Столь же спокойны были и космонавты. Они рассматривали полет как своеобразный экзамен, проверку своих знаний, сил, нервов. Люди молодые, они не раз сдавали разные экзамены, и этот психологический настрой для них тоже не был чем-то совершенно непривычным. Они не могли представить себе, какую бурю восторгов на всех континентах планеты вызовет первый старт человека в космос. Знай они
Гагарина всегда отличало исключительное самообладание, и никто не помнит, чтобы до самого момента старта он как-то выдал свое волнение. Впервые встретившись с ним в Крыму летом 1961 года, я первым делом спросил его, действительно ли он спокойно спал всю ночь перед стартом. Я допускал, что у него не было сомнений в совершенстве техники. Допускал, что он чувствовал себя хорошо подготовленным к полету. Пусть это был просто экзамен, но ведь экзамен высшей трудности, а все знают, что перед трудным экзаменом нелегко заснуть. Гагарин задумался, потом пожал плечами и сказал с улыбкой:
— Так ведь надо было обязательно выспаться. Ведь предстоял трудный день…
Да, этот день был трудным для Юрия Гагарина. Впрочем, не только для него…

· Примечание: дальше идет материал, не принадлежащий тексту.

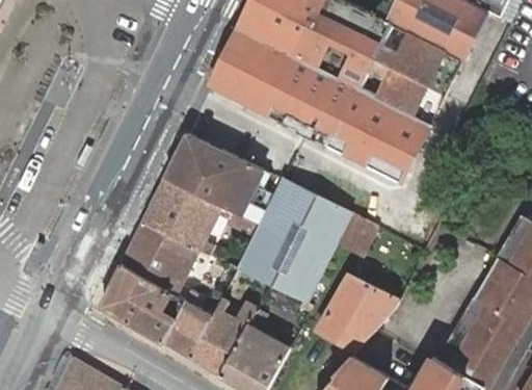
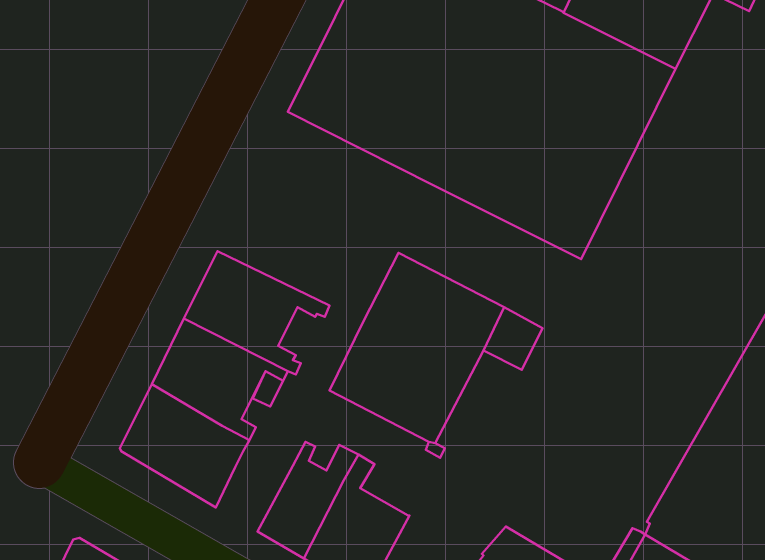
building: [164,132,264,213] -> none
building: [318,274,399,350] -> none
building: [163,290,213,358] -> none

Первый полет человека в космос длился всего 108 минут— не так уж и много. Выполнял его один космонавт. Но никто никогда не подсчитывал, да и нельзя было подсчитать всех участников этого полета. Вместе с Гагариным по звездной дороге шагали ученые, конструкторы космического корабля и ракеты-носителя, металлурги, давшие им легкий и прочный металл, химики, отыскавшие лучший вариант топлива, прибористы, давшие жизнь электронным мозгам приборов, строители, поднявшие в казахских степях звездные причалы стартовых комплексов. Да разве можно назвать всех! Разве не — было с ним в полете девушки, собиравшей черную смородину, чтобы попробовал он впервые в истории попить сок в настоящей внеземной невесомости. Гагарина отправила в полет вся страна, потому что любой человек, который честно выполнил свой долг и делал свое дело, помогал Гагарину.
Читатели журнала, пограничники, понимают, конечно, что и их верная служба, их вечный дозор, покой людей, который они охраняют, возможность спокойно работать, которую они дают этим людям, — все это тоже делает их участниками исторического свершения 12 апреля 1961 года.
108 минут… И двух часов не прошло, как он вернулся на родную землю. Ясно светило солнце, где-то далеко трещал трактор. Вернулся!
А потом началась невероятная счастливая круговерть: цветы, объятия, поцелуи, телефонные звонки, сотни людей, которые тянули к нему руки. Он еще не понимал до конца, что же это такое он сделал сегодня. Он устал и был счастлив. Оттого, что выполнил все, чему его учили и чего вместе с ним так горячо хотели десятки, сотни дорогих ему людей. Он знал, что выполнено очень важное задание, но в тот день он не думал о том, что вся космонавтика, вся мировая ракетная техника вступили в новый этап своего развития. Не до того ему было…
Он ясно представлял себе, что все мы — Советский Союз — снова, в который раз уже подтвердили свое лидерство в космических делах, что полет его, Гагарина, событие политическое.
Он не знал в тот день, что мама уже в Москве и что его наплакавшаяся, изволновавшаяся сверх всякой меры любимая Валя, устав от слов и людской ласки, слез и тостов, уснула наконец и улыбается во сне.
Первый и единственный в истории человек, совершивший кругосветное путешествие меньше, чем за два часа, спал на берегу Волги. Конечно, много всяких опасностей подстерегало Гагарина на его звездной дороге, но, повторяю, не в этом дело. Он родился заново, чтобы прожить свою вторую жизнь, такую, горько короткую и такую прекрасную, так нерасторжимо соединенную, спаянную с его первой жизнью, из нее родившуюся и все-таки — вторую.
Он проснулся, сразу все вспомнил и засмеялся. Скорее каким-то инстинктом, чем умом, понимал он, что с этого утра начнется что-то Очень интересное, но плохо представлял себе, что же именно… Свершилось невиданное, и естественная человеческая логика предполагала, что он, это свершивший, тоже необыкновенен. Но все, встречавшие его сразу после приземления, отмечают его природную простоту, какую-то отрешенность от только что совершенного подвига. Поэтому он восхищал и разочаровывал одновременно.
Человек военный, за годы своей службы в ВВС он научился органично, безо всякой внутренней ломки мудрости и логике армейской дисциплины и подчинялся ей без принуждения. Сейчас, окруженный людьми самого высокого ранга, он испытывал некоторую робость главным образом от их постоянного ласкового внимания, радушия и непривычной, даже в какой-то степени противоестественной почтительности к нему.